As far as a drawdown test, that would be helpful. If the watertable elevation does not drop below the submersible pump level while the OP has the shower on at the same time he is running the washing machine (or other combination of high water usage), then a plugged screen or sedimentation may not be the culprit for the low water pressure he is experiencing at such times. It could be that the plumbing in his house has scaled significantly, which could also reduce pressure during high water usage events.


----------



## Chris in Mich (May 13, 2002)

Not to be overly technical, but OP is complaining of low flow, not low pressure -- failure to differentiate the two is a common mistake.


----------



## Cabin Fever (May 10, 2002)

@Chris in Mich, maybe you missed this.


Adk said:


> Since last summer however, there has been *intermittent pressure fluctuation*, especially when showering when the washer is on. I have replaced the pressure switch and tank, without any difference in performance....


----------



## Chris in Mich (May 13, 2002)

I'm saying the OP is expressing a decrease in pressure but is more likely describing a reduction in flow. This is the common mistake i'm referring to. End-users almost ALWAYS describe it incorrectly because few know the difference or have the proper appurtenances to adequately quantify.


----------



## B&L Chicken Ranch and Spa (Jan 4, 2019)

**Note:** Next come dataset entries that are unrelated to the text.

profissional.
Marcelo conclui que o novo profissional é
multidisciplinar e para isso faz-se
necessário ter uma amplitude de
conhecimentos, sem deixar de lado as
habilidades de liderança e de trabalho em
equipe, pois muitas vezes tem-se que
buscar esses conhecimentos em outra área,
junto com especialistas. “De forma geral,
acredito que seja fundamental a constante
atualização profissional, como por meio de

Hi. I have been reading this with a bit of alarm. I would advise you to hire a well driller to look at your well. Messing with the well can cause the well to clog without much recourse other than drilling a new well. As someone else noted, glacier till has a broad mix of particles. If developed improperly you can actually draw fines into the pore spaces the water flows through and clogging them. Well drillers have higher power pumps used for developing wells, they should also have software that will monitor the flow/draw down rates to help with developing. Sometimes you just have to get the experts. Sorry.


----------